14 Comments Add yours

  1. Jeff Rab says:

    Horses that fly! Is that like saying, “when a pig flies”?? 🙂 Do horses on these long flights have jet lag, physical problems, get the jitters more so??

    Liked by 1 person

    1. anne leueen says:

      Oddly enough horses are remarkably calm travelers. The take off and landing are the most difficult for them as they move about a bit to keep their balance. They are put into pallets( like a large box) with another horse, separated but beside them, and room to put their heads out and they get hay and water and as long as they are able to know there are other horses there they travel well. If they arrive in a very different climate especially into heat some struggle to adjust. They all need to be monitored for any signs of what they call “shipping fever” which is a respiratory illness. But most horses seem to be able to adjust well. They don’t have watches and they just seem to say ” ok new place , same food and my peeps are here…I’m cool with it.” They live in the present!

      Liked by 1 person

      1. Jeff Rab says:

        Interesting! Shipping fever actually makes sense too. The air is thin, even in pressurized cabin, and dry. I wish I did as well as they do on long flights!!!

        Liked by 1 person

  2. No horsing around in the plane. Hope they are in first class.

    Liked by 1 person

    1. anne leueen says:

      HaHa! It is a sort of first class. They get lifted on have room service and attendants to look after them.

      Like

  3. Wow, these figures are abit mind boggling. I can’t even imagine so many horses on the planes! Looking forward to reading your future posts on the games. 🙂 xxx

    Liked by 1 person

    1. anne leueen says:

      thanks! It is mind boggling. BTW I am getting your posts on my Reader but could not get to your site last night to like the post.

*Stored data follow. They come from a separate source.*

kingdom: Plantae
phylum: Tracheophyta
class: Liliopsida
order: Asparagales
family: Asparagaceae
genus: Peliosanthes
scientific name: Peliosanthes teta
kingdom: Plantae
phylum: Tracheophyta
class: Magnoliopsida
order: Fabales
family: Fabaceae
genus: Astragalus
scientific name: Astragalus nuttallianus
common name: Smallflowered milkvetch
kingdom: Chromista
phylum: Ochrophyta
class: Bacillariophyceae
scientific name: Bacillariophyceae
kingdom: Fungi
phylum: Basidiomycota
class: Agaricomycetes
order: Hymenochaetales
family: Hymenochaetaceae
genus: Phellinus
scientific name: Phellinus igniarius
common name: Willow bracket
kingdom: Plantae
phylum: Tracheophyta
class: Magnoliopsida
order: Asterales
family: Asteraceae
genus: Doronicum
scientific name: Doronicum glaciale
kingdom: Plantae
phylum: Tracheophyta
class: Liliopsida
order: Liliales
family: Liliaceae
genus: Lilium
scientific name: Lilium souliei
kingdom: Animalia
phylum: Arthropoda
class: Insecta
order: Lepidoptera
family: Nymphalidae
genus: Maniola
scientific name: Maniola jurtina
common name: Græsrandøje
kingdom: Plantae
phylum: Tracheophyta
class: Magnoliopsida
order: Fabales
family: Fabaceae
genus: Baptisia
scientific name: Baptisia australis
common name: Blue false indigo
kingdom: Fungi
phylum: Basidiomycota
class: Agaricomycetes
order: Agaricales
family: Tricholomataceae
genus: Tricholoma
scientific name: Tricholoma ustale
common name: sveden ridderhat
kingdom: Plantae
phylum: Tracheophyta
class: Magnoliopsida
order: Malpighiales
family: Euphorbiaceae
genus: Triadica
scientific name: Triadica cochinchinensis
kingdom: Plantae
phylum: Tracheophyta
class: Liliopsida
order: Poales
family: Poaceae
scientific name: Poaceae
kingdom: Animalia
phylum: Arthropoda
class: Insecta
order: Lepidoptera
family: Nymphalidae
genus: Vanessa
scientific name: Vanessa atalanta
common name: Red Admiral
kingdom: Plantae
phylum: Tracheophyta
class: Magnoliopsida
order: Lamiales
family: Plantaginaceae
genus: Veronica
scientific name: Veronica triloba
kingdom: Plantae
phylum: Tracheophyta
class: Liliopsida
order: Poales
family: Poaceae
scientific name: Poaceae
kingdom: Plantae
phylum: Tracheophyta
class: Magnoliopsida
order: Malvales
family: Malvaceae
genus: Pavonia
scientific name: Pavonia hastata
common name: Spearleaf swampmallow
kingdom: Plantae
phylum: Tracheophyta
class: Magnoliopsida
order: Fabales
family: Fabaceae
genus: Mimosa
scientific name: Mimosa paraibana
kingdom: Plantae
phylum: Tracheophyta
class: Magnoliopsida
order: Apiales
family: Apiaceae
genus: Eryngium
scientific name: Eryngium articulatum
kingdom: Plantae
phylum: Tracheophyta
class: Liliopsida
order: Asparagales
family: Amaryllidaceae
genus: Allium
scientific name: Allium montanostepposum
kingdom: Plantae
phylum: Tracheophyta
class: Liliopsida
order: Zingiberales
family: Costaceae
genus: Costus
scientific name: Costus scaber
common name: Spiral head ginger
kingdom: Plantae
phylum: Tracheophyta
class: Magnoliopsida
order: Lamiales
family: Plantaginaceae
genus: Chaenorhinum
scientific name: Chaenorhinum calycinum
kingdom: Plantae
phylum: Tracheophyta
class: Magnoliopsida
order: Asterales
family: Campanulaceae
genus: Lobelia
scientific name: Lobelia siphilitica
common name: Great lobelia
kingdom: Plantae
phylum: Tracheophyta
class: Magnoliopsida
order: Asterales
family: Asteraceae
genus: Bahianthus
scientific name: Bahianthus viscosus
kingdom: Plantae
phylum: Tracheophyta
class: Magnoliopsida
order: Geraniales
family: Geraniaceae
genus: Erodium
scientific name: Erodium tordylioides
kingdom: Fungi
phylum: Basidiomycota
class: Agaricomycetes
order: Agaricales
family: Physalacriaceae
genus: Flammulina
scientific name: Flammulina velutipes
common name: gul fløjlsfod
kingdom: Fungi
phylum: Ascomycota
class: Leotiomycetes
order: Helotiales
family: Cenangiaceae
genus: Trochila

I will keep trying however.

      Liked by 1 person

      1. The like button has gone on my site. If you click on the post on the reader, and then click on the title, it takes you through to my site. 🙂 Only commenting is an option though, but I have emailed wordpress to ask if the like button can come back. 🙂 xxx

        Liked by 1 person

  4. Emma Cownie says:

    Wow!! The logistics are mind boggling!!!

    Liked by 1 person

    1. anne leueen says:

      Indeed. It is a big machine!

      Liked by 1 person

  5. sandyjwhite says:

    Such an incredible, wonderful undertaking! So much to see!

    Liked by 1 person

    1. anne leueen says:

      It is a huge undertaking but the group behind it will see to it that anything that is needed will be there for the horses and riders.

      Liked by 1 person

  6. dprastka says:

    Wow!! How EXCITING!! I can’t believe all the horses that will be flown in, such a great post! Can’t wait to read more in the coming weeks! ❤️ -Diana

    Liked by 1 person

    1. anne leueen says:

      Thanks Diana! It is an exciting event and I’m looking forward to keeping you up to date on it.